__EXERCISE DIRECTIONS__. Your answer must consist of every line from the data below that includes the word "lässt".

__PROVIDED RECORDS__.

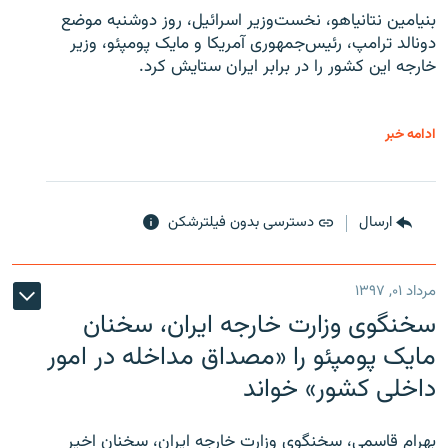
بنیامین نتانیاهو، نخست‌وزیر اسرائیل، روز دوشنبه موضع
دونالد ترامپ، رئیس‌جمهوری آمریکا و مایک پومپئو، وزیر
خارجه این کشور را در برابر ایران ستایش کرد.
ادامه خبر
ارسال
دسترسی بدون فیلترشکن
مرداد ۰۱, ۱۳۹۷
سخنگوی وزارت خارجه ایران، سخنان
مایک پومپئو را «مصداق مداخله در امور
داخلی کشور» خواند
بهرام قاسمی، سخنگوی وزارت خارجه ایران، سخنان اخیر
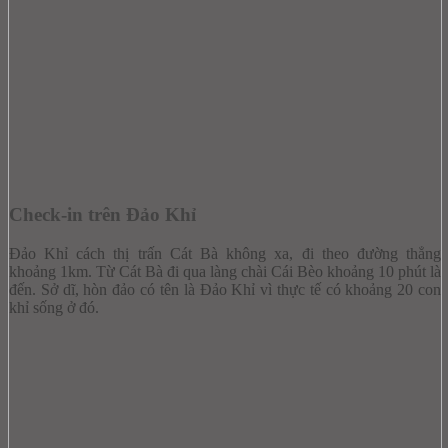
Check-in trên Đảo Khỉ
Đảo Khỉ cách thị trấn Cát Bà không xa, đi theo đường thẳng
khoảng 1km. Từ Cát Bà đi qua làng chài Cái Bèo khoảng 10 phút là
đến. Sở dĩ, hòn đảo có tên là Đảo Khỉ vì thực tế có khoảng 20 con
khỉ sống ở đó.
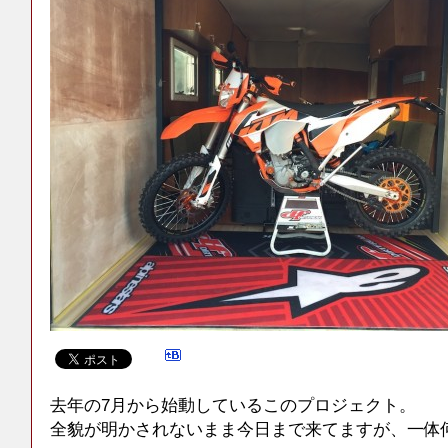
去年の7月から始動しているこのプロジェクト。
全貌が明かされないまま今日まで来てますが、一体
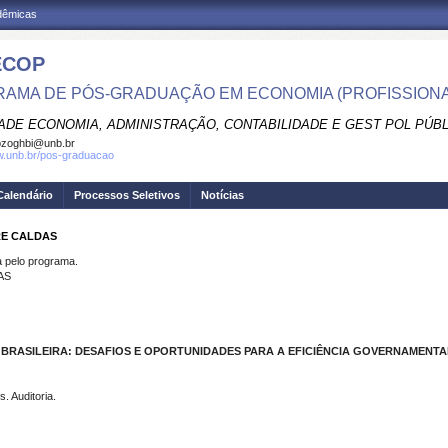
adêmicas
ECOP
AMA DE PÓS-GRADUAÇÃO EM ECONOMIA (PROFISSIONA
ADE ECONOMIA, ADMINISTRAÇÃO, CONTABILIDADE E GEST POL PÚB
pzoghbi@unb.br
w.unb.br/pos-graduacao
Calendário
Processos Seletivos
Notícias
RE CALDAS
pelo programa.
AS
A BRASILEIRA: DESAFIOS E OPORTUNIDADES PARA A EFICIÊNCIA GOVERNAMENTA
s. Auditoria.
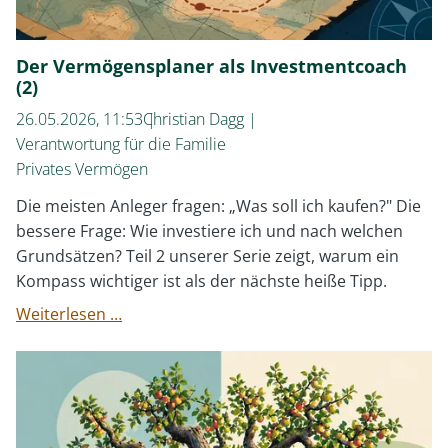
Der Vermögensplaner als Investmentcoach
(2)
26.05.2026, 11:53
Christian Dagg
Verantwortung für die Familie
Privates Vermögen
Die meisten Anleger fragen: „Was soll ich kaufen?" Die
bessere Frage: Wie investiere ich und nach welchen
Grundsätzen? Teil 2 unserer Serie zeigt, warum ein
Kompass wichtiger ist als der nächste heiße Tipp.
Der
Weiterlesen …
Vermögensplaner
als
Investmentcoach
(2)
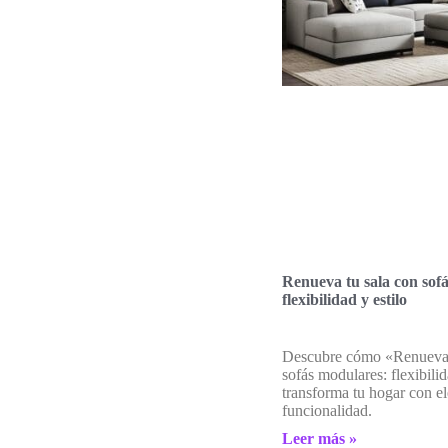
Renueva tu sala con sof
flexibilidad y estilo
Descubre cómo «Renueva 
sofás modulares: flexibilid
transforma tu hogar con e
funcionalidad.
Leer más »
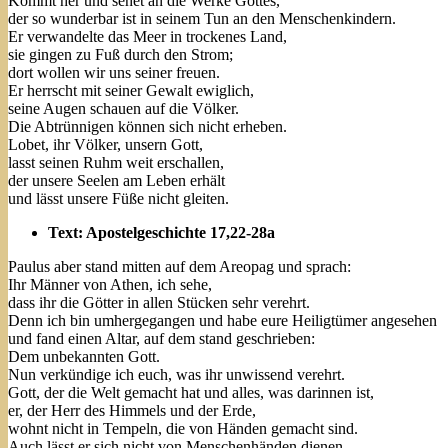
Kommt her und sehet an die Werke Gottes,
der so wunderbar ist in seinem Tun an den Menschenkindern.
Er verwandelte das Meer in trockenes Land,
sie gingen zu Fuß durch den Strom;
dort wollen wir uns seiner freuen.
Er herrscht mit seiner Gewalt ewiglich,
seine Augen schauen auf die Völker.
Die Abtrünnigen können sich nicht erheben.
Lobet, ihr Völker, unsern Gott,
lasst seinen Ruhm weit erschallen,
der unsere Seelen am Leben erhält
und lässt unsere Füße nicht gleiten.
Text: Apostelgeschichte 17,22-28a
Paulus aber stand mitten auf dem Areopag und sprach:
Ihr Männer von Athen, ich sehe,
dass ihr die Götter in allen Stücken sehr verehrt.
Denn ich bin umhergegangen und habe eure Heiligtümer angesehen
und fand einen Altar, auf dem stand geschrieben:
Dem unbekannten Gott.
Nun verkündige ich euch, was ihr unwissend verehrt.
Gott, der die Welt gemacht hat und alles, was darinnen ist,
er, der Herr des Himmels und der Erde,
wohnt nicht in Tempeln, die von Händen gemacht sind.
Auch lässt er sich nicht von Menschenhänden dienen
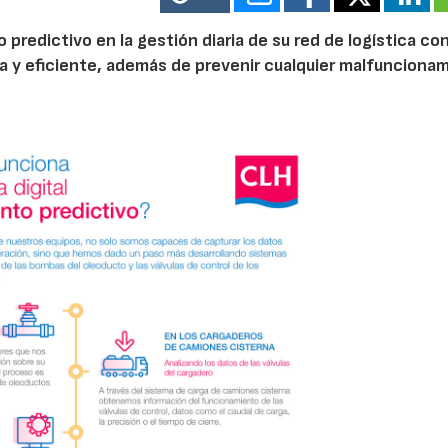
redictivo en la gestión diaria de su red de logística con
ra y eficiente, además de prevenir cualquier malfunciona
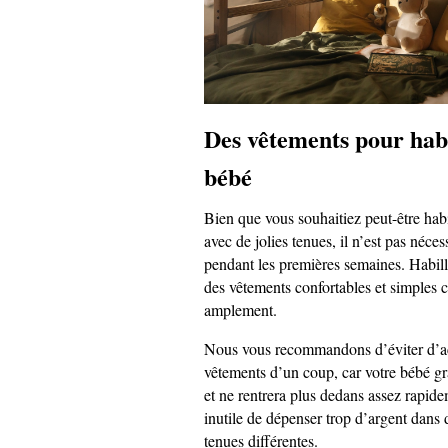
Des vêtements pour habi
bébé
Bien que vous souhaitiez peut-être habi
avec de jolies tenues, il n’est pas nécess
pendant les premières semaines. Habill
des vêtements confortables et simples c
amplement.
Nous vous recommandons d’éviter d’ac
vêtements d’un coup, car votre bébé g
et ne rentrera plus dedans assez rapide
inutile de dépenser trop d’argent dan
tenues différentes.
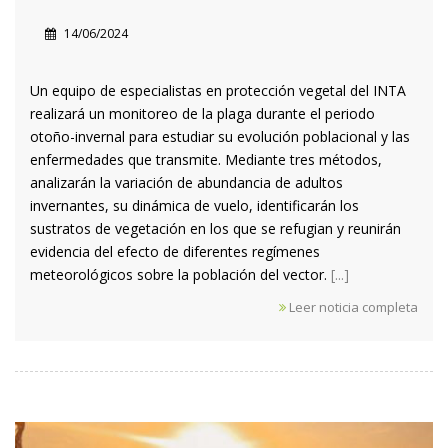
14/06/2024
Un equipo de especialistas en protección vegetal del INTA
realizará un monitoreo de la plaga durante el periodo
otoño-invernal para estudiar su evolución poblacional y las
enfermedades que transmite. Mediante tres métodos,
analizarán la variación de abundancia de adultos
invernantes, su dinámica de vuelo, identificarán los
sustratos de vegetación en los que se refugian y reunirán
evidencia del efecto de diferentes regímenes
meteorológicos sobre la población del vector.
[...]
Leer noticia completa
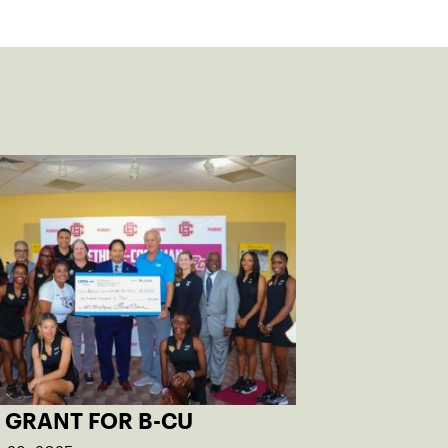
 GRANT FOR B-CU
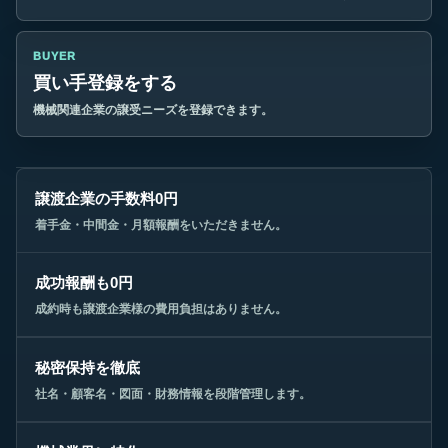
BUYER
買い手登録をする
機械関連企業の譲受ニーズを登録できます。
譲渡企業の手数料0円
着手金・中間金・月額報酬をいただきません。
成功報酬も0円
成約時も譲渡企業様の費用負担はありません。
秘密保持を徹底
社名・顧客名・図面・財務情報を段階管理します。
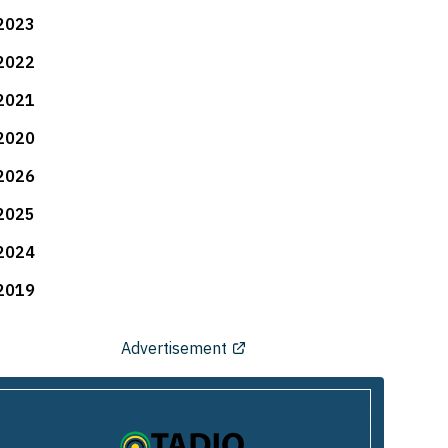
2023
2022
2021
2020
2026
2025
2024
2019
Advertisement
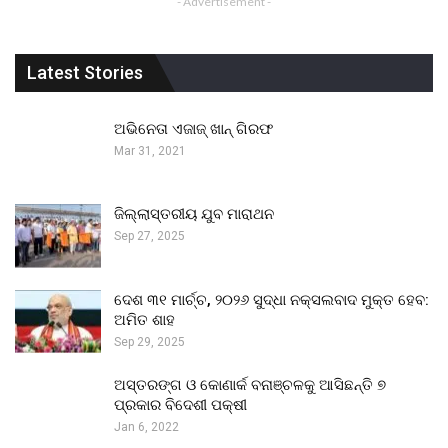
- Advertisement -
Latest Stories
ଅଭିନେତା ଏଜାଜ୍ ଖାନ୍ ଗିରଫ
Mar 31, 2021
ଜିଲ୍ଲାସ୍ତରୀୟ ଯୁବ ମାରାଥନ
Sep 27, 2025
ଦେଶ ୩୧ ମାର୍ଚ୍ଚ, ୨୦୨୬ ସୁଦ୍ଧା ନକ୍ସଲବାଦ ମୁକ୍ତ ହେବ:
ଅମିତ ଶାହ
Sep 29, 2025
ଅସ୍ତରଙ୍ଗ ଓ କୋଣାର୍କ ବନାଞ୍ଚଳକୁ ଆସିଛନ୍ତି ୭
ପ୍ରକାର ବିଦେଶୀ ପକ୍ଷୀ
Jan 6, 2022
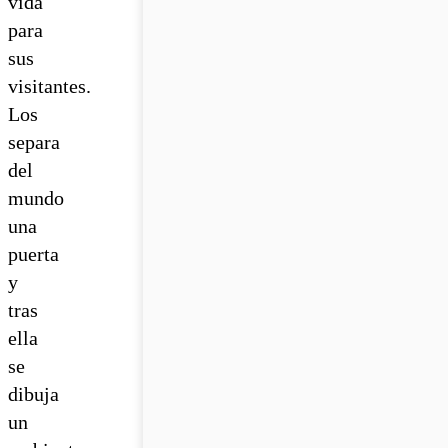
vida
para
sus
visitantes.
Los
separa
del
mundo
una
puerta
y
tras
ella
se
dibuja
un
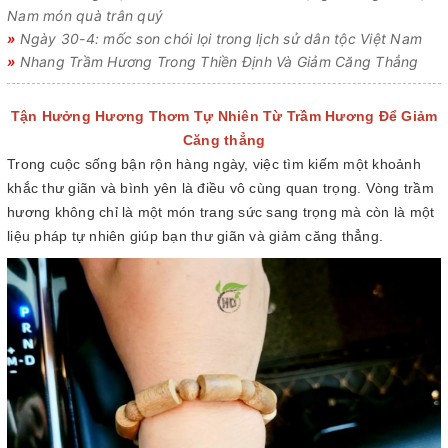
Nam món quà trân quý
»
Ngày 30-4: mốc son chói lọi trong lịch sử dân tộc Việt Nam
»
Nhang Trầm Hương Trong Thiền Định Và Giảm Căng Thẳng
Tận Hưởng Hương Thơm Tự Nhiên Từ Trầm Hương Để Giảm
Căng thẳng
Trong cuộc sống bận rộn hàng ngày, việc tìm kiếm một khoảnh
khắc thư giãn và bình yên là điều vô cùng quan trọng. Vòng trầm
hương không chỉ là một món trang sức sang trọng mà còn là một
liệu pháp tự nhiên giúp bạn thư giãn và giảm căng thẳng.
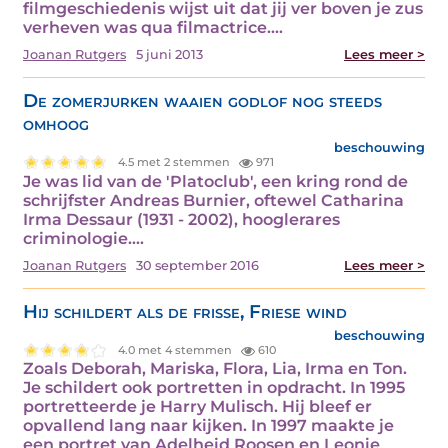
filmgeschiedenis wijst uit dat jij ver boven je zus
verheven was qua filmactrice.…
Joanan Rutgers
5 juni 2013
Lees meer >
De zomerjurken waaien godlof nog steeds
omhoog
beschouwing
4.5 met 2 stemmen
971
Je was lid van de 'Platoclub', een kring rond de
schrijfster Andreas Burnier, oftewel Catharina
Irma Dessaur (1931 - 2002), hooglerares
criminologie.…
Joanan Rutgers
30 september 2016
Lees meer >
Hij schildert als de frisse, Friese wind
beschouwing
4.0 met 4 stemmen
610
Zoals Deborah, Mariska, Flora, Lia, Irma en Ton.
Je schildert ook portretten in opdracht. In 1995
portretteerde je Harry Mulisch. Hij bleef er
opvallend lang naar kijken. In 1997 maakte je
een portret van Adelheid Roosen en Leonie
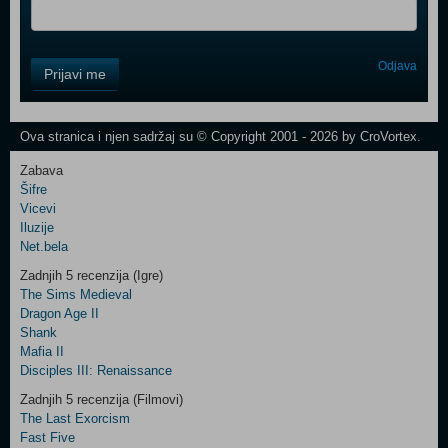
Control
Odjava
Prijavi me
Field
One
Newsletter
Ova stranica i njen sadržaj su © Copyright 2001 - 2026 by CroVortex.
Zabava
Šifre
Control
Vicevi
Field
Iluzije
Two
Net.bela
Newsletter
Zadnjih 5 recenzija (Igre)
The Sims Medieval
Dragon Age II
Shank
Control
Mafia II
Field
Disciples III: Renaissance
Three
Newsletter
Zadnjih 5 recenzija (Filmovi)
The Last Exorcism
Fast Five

__RESPONSE BOX__.
und lässt unsere Füße nicht gleiten.
Auch lässt er sich nicht von Menschenhänden dienen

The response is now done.